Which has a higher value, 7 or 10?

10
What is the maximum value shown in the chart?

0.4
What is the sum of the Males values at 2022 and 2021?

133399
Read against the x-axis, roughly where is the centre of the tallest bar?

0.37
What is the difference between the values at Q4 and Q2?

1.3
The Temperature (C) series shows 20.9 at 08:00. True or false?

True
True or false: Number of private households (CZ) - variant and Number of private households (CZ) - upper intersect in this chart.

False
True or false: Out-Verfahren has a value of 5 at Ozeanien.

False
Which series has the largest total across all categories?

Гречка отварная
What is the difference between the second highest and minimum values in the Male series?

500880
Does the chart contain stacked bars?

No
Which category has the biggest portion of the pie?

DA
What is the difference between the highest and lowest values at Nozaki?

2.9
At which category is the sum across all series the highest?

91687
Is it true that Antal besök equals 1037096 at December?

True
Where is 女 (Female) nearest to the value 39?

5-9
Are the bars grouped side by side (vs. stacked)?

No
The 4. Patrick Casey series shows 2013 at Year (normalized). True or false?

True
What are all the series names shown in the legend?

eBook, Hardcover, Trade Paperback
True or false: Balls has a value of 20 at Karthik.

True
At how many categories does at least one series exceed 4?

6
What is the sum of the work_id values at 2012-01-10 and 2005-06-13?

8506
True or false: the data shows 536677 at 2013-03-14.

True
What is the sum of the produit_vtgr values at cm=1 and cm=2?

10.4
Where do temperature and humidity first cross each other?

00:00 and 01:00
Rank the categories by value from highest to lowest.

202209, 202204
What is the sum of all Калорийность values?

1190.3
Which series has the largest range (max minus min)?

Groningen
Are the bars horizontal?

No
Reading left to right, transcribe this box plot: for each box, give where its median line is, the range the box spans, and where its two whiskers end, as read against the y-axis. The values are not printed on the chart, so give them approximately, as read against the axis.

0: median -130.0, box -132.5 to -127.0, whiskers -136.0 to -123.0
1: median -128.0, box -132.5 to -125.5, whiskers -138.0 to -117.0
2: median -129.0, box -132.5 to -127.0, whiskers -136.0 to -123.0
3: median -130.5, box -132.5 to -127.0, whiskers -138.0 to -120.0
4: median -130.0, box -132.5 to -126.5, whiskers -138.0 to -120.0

▶ Your objective: Rewrite the lines above as a numbered list, dropping the blank lines.

▶ Exercise output:
1. Which has a higher value, 7 or 10?
2. 10
3. What is the maximum value shown in the chart?
4. 0.4
5. What is the sum of the Males values at 2022 and 2021?
6. 133399
7. Read against the x-axis, roughly where is the centre of the tallest bar?
8. 0.37
9. What is the difference between the values at Q4 and Q2?
10. 1.3
11. The Temperature (C) series shows 20.9 at 08:00. True or false?
12. True
13. True or false: Number of private households (CZ) - variant and Number of private households (CZ) - upper intersect in this chart.
14. False
15. True or false: Out-Verfahren has a value of 5 at Ozeanien.
16. False
17. Which series has the largest total across all categories?
18. Гречка отварная
19. What is the difference between the second highest and minimum values in the Male series?
20. 500880
21. Does the chart contain stacked bars?
22. No
23. Which category has the biggest portion of the pie?
24. DA
25. What is the difference between the highest and lowest values at Nozaki?
26. 2.9
27. At which category is the sum across all series the highest?
28. 91687
29. Is it true that Antal besök equals 1037096 at December?
30. True
31. Where is 女 (Female) nearest to the value 39?
32. 5-9
33. Are the bars grouped side by side (vs. stacked)?
34. No
35. The 4. Patrick Casey series shows 2013 at Year (normalized). True or false?
36. True
37. What are all the series names shown in the legend?
38. eBook, Hardcover, Trade Paperback
39. True or false: Balls has a value of 20 at Karthik.
40. True
41. At how many categories does at least one series exceed 4?
42. 6
43. What is the sum of the work_id values at 2012-01-10 and 2005-06-13?
44. 8506
45. True or false: the data shows 536677 at 2013-03-14.
46. True
47. What is the sum of the produit_vtgr values at cm=1 and cm=2?
48. 10.4
49. Where do temperature and humidity first cross each other?
50. 00:00 and 01:00
51. Rank the categories by value from highest to lowest.
52. 202209, 202204
53. What is the sum of all Калорийность values?
54. 1190.3
55. Which series has the largest range (max minus min)?
56. Groningen
57. Are the bars horizontal?
58. No
59. Reading left to right, transcribe this box plot: for each box, give where its median line is, the range the box spans, and where its two whiskers end, as read against the y-axis. The values are not printed on the chart, so give them approximately, as read against the axis.
60. 0: median -130.0, box -132.5 to -127.0, whiskers -136.0 to -123.0
61. 1: median -128.0, box -132.5 to -125.5, whiskers -138.0 to -117.0
62. 2: median -129.0, box -132.5 to -127.0, whiskers -136.0 to -123.0
63. 3: median -130.5, box -132.5 to -127.0, whiskers -138.0 to -120.0
64. 4: median -130.0, box -132.5 to -126.5, whiskers -138.0 to -120.0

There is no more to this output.